By MICHELE HEWITSON
No prizes for guessing that the publishing house is pushing Guarnaccia on the back of the success of Donna Leon's murder-most-foul-in-Venice series.
But Nabb is fabulous in Florence in her own right. Her melancholy policeman, Marshal Guarnaccia, is as trapped by his incomprehension about, well, almost everything including his son's addiction to computer games, as he is by the heat of a tourist-overrun Florence.
There is a murder on his patch but his daily life is taken up with the tourists and their fried brains for "Florence lay in an unbroken breathless torpor, broiling the tourists so that they got tireder and hotter and more forgetful of their cameras and handbags. The marshal's office filled daily."
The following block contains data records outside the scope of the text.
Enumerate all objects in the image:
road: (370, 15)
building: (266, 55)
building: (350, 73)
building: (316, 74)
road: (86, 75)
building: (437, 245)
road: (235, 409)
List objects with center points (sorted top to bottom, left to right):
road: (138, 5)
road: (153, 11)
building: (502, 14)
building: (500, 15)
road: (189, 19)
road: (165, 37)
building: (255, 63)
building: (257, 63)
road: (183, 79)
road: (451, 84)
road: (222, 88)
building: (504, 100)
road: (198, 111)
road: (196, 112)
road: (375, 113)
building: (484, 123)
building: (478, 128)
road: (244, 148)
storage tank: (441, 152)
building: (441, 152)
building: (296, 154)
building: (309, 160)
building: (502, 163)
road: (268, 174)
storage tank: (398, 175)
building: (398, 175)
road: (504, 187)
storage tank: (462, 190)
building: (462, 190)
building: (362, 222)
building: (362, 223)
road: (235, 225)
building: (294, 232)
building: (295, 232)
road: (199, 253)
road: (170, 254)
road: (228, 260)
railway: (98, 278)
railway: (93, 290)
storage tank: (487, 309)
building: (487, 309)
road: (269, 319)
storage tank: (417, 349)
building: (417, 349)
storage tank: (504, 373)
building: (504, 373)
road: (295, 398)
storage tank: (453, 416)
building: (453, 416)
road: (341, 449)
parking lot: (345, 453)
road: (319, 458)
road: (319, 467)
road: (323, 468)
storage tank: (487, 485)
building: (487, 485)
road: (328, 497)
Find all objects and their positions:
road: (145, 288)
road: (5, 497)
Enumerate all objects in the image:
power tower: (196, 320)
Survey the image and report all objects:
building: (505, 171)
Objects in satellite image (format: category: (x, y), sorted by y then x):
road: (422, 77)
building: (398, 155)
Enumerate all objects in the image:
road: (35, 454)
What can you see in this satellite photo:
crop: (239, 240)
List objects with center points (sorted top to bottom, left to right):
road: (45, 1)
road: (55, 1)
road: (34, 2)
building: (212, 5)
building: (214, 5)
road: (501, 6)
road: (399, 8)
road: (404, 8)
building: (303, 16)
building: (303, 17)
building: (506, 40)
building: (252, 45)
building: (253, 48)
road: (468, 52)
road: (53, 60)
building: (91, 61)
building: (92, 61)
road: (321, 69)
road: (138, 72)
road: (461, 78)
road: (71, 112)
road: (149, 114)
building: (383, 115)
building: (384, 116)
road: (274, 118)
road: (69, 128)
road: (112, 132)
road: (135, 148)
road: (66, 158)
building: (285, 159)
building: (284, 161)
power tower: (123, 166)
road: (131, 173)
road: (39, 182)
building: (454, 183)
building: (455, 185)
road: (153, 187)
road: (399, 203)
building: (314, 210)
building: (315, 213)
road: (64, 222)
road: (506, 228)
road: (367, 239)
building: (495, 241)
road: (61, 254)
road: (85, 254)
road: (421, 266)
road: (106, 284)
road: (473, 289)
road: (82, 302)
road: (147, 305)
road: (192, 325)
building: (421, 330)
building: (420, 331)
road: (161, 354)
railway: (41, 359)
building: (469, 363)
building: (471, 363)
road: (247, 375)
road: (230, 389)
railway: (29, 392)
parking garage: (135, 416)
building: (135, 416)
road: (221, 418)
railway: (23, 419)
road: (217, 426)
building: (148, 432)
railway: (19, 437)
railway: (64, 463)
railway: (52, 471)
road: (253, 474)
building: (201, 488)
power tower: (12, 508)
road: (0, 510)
The harassed Guarnaccia frets over all of them, especially the nervous spinster who came to him with her neurotic worries about someone having been in her flat. He promises to visit but his attention is taken up with an Albanian prostitution ring.
The woman is found dead and Guarnaccia's conscience worries away at him like prickly heat, as does his weight.
Nabb writes affectionately about her character. He "lowered himself carefully onto a round-backed chair. The sort designed to hold a carelessly thrown negligee rather than one hundred ninety-eight pounds of carabiniere."
He is a wonderful character, and Nabb's Florence books are better than a trip to Florence during the hot season.